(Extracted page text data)

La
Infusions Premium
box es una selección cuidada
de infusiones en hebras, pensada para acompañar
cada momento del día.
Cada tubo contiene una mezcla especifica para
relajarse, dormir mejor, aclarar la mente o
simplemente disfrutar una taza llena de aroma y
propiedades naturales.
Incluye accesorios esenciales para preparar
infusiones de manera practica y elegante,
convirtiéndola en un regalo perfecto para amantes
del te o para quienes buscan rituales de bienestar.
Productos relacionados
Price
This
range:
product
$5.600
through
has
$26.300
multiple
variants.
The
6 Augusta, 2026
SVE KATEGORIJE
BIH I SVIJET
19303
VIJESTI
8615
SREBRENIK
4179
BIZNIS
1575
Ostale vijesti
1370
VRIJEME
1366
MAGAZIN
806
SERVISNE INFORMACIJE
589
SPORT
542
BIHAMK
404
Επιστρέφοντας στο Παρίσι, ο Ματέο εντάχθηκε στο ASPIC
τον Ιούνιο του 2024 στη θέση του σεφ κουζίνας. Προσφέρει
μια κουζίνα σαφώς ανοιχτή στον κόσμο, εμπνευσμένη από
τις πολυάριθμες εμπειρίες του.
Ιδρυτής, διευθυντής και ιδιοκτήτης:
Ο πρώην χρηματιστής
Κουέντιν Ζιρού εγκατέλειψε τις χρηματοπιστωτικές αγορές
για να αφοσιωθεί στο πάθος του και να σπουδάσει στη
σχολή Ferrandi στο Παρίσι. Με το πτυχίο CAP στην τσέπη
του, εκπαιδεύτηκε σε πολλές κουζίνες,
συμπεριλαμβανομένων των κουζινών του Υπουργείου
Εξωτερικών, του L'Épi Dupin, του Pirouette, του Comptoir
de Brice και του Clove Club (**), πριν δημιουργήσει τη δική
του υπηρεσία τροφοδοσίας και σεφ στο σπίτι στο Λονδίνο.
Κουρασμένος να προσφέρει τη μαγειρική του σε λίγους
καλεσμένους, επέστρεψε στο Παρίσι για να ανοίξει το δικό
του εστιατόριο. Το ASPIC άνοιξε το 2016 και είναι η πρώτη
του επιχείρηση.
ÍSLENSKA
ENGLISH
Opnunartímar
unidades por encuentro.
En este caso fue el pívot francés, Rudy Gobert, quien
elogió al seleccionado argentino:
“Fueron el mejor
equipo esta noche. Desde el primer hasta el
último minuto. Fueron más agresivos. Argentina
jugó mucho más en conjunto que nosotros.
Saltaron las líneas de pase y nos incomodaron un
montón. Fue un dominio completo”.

WORK ITEM:
List every line of the data above that contains the string "mejor", matching case exactly.

THE COMPLETED TASK:
relajarse, dormir mejor, aclarar la mente o
“Fueron el mejor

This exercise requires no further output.